● **PROBLEM TO WORK ON**
Filter the records below for the word "IGreetingService". Copy each line that holds it.

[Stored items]
━━━━━━
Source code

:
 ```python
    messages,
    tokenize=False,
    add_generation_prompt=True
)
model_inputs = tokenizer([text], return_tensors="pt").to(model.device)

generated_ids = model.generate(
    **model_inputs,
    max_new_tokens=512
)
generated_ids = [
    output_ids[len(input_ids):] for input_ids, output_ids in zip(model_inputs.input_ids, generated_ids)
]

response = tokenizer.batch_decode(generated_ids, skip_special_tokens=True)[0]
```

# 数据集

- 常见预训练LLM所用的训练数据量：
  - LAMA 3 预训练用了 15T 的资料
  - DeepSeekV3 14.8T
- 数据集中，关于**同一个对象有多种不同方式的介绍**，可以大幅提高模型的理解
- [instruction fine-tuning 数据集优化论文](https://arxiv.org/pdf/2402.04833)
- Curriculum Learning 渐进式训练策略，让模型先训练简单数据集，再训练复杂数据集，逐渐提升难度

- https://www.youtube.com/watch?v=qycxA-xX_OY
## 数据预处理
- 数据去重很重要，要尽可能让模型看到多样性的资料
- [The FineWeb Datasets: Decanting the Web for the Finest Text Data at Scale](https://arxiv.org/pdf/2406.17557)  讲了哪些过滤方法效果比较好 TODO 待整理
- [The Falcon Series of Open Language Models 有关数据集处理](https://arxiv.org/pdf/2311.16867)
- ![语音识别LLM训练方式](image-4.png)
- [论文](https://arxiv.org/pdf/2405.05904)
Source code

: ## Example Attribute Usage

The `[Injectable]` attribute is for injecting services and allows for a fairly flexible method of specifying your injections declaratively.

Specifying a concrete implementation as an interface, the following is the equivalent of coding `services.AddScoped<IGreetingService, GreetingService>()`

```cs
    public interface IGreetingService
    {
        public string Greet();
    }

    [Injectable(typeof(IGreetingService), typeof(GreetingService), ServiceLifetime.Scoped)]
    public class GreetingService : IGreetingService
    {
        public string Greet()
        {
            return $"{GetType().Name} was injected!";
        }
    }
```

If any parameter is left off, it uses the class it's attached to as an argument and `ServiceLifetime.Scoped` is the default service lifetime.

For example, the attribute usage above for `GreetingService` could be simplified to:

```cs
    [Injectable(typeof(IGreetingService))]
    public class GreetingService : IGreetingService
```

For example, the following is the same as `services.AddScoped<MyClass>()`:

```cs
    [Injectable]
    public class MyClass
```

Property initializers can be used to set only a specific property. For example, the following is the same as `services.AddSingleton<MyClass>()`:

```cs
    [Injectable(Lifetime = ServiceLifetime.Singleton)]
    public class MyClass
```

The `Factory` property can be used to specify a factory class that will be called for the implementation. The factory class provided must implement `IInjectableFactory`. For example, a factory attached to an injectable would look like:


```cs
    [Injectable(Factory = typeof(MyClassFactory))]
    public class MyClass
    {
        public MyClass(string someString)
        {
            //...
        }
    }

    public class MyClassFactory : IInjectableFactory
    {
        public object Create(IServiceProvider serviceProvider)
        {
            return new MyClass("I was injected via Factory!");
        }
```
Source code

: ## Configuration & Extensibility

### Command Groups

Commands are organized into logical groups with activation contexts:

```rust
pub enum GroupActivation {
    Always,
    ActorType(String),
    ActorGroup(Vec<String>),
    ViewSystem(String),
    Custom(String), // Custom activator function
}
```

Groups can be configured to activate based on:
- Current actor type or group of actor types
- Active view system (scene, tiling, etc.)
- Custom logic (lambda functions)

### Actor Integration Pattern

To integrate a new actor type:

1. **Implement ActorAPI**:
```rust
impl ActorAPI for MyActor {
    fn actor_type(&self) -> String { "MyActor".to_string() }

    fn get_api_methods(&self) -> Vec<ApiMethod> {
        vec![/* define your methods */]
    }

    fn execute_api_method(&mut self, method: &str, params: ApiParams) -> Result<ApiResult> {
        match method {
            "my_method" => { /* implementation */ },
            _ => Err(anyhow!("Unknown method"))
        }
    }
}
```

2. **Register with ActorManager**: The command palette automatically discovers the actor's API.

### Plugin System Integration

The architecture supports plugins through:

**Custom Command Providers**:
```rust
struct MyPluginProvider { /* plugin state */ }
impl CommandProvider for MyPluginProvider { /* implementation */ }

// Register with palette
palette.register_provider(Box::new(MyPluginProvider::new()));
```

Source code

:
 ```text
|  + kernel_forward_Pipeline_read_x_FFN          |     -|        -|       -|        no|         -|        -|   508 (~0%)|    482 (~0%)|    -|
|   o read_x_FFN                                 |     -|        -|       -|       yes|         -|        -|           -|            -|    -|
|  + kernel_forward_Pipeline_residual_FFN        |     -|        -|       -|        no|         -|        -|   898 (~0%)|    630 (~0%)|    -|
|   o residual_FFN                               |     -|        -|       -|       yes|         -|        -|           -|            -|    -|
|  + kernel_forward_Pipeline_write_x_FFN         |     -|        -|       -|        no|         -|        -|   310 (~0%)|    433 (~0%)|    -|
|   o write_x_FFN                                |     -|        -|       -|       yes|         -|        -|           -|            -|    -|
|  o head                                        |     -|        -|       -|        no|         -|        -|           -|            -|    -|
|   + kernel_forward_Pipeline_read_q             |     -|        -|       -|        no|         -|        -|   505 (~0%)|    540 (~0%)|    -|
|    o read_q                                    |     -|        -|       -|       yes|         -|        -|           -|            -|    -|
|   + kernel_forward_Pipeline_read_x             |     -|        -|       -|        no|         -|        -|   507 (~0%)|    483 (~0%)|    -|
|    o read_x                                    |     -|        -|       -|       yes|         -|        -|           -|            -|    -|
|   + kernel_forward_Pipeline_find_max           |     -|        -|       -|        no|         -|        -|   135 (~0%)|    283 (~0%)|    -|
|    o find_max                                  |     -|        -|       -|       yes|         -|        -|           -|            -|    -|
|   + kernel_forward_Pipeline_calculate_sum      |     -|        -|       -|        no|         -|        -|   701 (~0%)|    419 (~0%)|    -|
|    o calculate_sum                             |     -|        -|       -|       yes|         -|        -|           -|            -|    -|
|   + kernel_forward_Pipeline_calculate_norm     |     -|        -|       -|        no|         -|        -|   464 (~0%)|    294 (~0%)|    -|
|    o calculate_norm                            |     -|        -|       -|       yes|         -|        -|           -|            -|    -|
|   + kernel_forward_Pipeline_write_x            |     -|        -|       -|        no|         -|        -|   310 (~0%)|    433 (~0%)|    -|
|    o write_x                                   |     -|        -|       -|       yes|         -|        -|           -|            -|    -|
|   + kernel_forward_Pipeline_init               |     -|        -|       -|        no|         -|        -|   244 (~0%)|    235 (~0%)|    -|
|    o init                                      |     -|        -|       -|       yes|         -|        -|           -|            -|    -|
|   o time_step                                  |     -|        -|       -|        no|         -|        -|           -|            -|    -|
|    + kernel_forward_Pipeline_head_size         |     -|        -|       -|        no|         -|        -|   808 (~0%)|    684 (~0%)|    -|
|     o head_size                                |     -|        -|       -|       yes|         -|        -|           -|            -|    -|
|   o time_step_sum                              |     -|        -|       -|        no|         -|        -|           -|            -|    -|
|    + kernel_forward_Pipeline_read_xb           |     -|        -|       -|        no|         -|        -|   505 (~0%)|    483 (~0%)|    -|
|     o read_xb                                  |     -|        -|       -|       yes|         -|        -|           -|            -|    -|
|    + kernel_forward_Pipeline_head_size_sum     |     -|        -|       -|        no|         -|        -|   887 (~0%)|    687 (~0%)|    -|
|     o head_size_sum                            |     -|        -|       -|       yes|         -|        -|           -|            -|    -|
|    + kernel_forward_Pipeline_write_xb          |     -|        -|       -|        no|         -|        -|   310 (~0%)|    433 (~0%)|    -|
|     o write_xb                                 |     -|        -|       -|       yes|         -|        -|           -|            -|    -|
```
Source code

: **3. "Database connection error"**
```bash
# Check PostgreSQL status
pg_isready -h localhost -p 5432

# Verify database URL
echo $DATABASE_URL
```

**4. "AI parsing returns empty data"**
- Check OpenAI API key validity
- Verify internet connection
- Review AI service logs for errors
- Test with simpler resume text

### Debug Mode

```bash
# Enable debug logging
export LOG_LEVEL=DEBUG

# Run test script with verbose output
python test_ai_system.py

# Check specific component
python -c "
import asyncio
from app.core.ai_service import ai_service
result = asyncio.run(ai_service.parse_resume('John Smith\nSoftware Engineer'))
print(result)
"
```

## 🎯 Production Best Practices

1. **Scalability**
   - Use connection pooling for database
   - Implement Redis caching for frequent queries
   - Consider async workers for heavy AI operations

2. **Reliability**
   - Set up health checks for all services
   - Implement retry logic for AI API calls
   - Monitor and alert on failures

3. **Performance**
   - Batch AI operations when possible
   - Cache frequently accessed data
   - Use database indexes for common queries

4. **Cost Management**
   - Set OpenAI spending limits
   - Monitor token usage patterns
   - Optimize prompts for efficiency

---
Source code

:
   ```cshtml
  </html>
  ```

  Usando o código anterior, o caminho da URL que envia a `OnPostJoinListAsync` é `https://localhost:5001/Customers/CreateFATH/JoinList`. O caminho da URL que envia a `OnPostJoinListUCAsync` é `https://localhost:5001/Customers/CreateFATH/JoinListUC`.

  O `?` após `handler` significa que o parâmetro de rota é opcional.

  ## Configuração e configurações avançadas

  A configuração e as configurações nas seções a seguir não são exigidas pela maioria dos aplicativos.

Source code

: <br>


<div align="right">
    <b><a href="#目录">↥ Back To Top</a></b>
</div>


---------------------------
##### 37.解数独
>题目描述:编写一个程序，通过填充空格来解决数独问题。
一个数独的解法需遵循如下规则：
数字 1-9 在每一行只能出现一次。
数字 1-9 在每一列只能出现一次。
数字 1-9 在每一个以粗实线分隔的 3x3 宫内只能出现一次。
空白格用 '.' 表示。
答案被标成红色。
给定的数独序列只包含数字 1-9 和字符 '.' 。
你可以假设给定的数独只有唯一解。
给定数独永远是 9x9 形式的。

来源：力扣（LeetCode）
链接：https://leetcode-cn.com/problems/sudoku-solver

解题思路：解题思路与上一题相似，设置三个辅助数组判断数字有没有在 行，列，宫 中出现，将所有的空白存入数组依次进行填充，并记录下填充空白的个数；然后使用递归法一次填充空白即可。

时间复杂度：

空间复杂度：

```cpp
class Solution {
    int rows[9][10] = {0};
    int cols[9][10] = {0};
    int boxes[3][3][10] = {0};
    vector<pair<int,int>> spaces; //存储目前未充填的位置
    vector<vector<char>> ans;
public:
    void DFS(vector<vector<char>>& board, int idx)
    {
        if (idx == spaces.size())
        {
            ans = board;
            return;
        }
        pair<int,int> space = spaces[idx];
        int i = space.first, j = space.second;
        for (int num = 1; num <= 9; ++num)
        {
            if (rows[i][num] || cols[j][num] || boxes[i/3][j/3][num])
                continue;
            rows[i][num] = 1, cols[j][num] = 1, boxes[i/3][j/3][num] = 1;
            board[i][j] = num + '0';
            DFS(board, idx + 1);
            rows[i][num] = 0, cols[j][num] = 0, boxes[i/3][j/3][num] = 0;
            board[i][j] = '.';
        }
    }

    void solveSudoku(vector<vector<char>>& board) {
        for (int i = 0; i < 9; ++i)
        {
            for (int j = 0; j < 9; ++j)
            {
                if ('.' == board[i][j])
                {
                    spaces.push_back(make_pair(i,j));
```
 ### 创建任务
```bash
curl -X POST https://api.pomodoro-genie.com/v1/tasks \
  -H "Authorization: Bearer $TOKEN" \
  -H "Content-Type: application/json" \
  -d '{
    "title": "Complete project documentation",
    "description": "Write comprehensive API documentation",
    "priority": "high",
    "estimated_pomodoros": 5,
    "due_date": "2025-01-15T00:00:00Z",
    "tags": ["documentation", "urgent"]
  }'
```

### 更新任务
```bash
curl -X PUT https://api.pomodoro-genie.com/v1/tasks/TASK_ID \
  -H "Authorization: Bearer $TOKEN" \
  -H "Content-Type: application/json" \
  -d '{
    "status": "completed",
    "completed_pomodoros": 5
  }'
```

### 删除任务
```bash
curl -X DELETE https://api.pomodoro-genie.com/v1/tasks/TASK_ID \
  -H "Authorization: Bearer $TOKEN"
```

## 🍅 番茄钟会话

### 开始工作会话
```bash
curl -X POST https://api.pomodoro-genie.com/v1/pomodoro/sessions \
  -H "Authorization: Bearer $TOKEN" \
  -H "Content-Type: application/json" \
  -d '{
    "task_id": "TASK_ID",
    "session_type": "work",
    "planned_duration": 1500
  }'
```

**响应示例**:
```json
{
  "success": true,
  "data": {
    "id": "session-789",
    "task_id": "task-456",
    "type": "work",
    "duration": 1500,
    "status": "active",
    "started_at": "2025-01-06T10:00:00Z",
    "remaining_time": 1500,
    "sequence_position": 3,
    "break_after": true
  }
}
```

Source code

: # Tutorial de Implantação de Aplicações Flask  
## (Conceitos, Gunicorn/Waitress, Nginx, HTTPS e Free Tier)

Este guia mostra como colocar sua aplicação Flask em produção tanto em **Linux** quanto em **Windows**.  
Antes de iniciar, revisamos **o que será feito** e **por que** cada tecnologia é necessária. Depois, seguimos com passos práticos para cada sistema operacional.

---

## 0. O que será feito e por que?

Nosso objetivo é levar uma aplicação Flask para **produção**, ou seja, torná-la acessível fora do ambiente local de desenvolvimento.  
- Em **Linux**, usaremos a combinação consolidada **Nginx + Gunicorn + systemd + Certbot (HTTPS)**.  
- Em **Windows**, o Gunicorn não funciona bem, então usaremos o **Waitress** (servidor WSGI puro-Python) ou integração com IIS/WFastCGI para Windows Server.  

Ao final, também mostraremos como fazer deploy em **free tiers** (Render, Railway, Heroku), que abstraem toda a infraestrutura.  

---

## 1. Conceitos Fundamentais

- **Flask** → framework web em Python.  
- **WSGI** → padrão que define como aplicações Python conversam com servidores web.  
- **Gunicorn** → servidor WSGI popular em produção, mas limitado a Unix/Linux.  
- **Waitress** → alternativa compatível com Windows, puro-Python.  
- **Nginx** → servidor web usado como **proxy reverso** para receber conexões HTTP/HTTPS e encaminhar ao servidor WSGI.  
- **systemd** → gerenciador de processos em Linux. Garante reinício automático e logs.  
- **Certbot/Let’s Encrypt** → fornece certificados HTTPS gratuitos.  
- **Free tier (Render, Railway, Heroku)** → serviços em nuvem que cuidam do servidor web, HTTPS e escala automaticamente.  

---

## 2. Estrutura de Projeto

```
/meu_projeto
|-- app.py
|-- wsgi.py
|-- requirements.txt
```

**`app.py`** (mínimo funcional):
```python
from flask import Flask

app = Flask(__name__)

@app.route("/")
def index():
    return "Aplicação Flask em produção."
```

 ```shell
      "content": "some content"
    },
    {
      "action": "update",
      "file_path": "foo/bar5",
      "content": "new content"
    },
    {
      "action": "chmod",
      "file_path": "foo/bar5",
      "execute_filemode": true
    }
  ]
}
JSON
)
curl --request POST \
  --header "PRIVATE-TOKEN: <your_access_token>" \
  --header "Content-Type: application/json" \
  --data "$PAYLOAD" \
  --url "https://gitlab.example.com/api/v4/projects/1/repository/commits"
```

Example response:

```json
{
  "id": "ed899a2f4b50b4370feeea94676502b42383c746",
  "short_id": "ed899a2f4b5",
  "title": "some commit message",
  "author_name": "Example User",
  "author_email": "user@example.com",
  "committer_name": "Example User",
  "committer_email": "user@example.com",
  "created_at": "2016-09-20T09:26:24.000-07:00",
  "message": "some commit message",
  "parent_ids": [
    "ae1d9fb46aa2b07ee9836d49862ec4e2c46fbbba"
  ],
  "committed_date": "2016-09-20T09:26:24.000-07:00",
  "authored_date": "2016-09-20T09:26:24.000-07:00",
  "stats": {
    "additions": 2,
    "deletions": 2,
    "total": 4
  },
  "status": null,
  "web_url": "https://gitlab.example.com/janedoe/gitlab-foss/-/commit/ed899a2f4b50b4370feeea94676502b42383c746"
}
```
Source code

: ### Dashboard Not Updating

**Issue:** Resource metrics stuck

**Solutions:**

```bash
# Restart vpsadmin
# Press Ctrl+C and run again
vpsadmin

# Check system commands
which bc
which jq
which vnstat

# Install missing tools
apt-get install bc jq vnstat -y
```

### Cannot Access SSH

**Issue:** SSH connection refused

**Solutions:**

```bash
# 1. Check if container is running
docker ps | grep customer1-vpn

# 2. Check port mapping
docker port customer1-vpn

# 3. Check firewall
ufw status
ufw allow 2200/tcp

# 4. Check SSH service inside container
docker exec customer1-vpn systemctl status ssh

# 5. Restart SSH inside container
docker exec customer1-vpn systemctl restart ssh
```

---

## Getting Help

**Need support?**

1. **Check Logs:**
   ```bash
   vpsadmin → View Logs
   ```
━━━━━━
● **RESPONSE BOX**
Specifying a concrete implementation as an interface, the following is the equivalent of coding `services.AddScoped<IGreetingService, GreetingService>()`
    public interface IGreetingService
    [Injectable(typeof(IGreetingService), typeof(GreetingService), ServiceLifetime.Scoped)]
    public class GreetingService : IGreetingService
    [Injectable(typeof(IGreetingService))]
    public class GreetingService : IGreetingService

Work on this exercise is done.